O último getulista

Leonel Brizola morreu aos 82 anos de idade. Pode ser considerado o último getulista e, ao que tudo indica, também o último trabalhista. Foi politicamente filho de Getúlio Vargas, o ditador e depois presidente eleito que se tornou a figura política brasileira mais marcante do século XX. Homem de indiscutível visão política, Getúlio criou o Partido Trabalhista Brasileiro e inspirou também a criação do Partido Social Democrático. Outras agremiações existiam ou surgiram, à época, no Brasil. De expressão, além daqueles dois, só a União Democrática Nacional. É difícil definir cada um desses partidos, pois já então existia o fisiologismo que hoje domina as nossas agremiações políticas.

Mas é certo que o PTB foi criado para representar os reclamos da classe operária urbana, crescente no processo de industrialização do País. Já o PSD surgiu com raízes rurais e conservadoras. E captou, também, conservadores dos centros urbanos. Com esses dois partidos, Getúlio imaginava criar uma balança que daria estabilidade à política brasileira.

A UDN foi mais um partido de elite, anticomunista e com vezos de direitismo, embora em seu ideário e nas principais figuras da agremiação se encontrassem fortes convicções democráticas. Oposição a Getúlio até a sua morte, episódio trágico no qual desempenhou papel preponderante com Carlos Lacerda, a UDN tinha fortes raízes nas forças armadas, em especial na Aeronáutica, com a figura ímpar de militar e político do brigadeiro Eduardo Gomes.

Brizola, pelo menos nas primeiras décadas de sua longa carreira política, foi um trabalhista inspirado no trabalhismo inglês. Lutou por uma legislação protetora dos trabalhadores e enveredou pelo socialismo, sem nunca ter abraçado o marxismo. Foi engraxate e exerceu em sua juventude outras funções humildes, mas logrou cursar Engenharia Civil, profissão que jamais exerceu. Foi sempre político. Deputado estadual, federal, prefeito de Porto Alegre, governador do Rio Grande do Sul e do Rio de Janeiro (por duas vezes). Quando do golpe militar de 1964 foi a mais veemente voz de insurreição. Protestou muito contra a tomada do poder pelos militares, mas nada conseguiu fazer para garantir no poder o seu cunhado João Goulart.

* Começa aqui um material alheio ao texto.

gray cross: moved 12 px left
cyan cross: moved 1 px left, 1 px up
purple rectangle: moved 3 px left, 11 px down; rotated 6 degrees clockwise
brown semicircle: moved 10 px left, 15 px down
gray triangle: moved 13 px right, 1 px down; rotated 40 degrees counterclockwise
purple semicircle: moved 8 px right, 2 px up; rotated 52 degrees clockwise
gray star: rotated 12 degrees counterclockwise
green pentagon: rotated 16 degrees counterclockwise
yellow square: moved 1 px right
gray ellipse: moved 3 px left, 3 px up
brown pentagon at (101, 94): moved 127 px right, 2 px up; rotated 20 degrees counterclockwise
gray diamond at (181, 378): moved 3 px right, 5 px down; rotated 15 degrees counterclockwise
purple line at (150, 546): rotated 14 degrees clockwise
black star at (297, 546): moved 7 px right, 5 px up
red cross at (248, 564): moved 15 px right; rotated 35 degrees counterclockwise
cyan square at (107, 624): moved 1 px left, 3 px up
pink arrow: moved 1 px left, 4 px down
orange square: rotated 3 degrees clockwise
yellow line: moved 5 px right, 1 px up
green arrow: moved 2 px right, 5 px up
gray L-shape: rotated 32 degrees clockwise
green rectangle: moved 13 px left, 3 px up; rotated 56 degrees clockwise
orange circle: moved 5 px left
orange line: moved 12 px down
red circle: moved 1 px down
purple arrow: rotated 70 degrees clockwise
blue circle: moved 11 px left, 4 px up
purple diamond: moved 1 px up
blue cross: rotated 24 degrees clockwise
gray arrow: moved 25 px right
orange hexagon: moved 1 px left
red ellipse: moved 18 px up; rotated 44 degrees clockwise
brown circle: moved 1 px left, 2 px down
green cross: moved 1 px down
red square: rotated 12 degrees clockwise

Sua carreira política, longa e cheia de altos e baixos, teve o mérito de liderar o “trabalhismo” até que, como doutrina política, este veio a se confundir com outros ideários. Começaram a surgir novos partidos trabalhistas no nome, mas não nas idéias. E pode-se detectar no PTB de Brizola, e depois no seu PDT, desvios ideológicos que, se não foram tão graves quanto os que sofreram os partidos que com ele buscavam disputar o eleitorado trabalhador, ainda assim suficientes para descaracterizá-lo.

De qualquer forma, tem-se que reconhecer que, com a morte de Leonel Brizola, o Brasil perde o último dos getulistas, o ainda mais autêntico trabalhista e um político que, mesmo nas horas mais difíceis, não desceu de sua tribuna para entregar-se aos poderosos do dia. Negociou, sim. Mas nunca capitulou de suas idéias em favor das classes trabalhadoras. Nem de seu socialismo um tanto confuso e teórico, mas que sempre foi mais autêntico que os muitos socialismos que hoje recheiam vários partidos brasileiros que bajulam as massas operárias.

O Brasil perdeu com a morte de Brizola.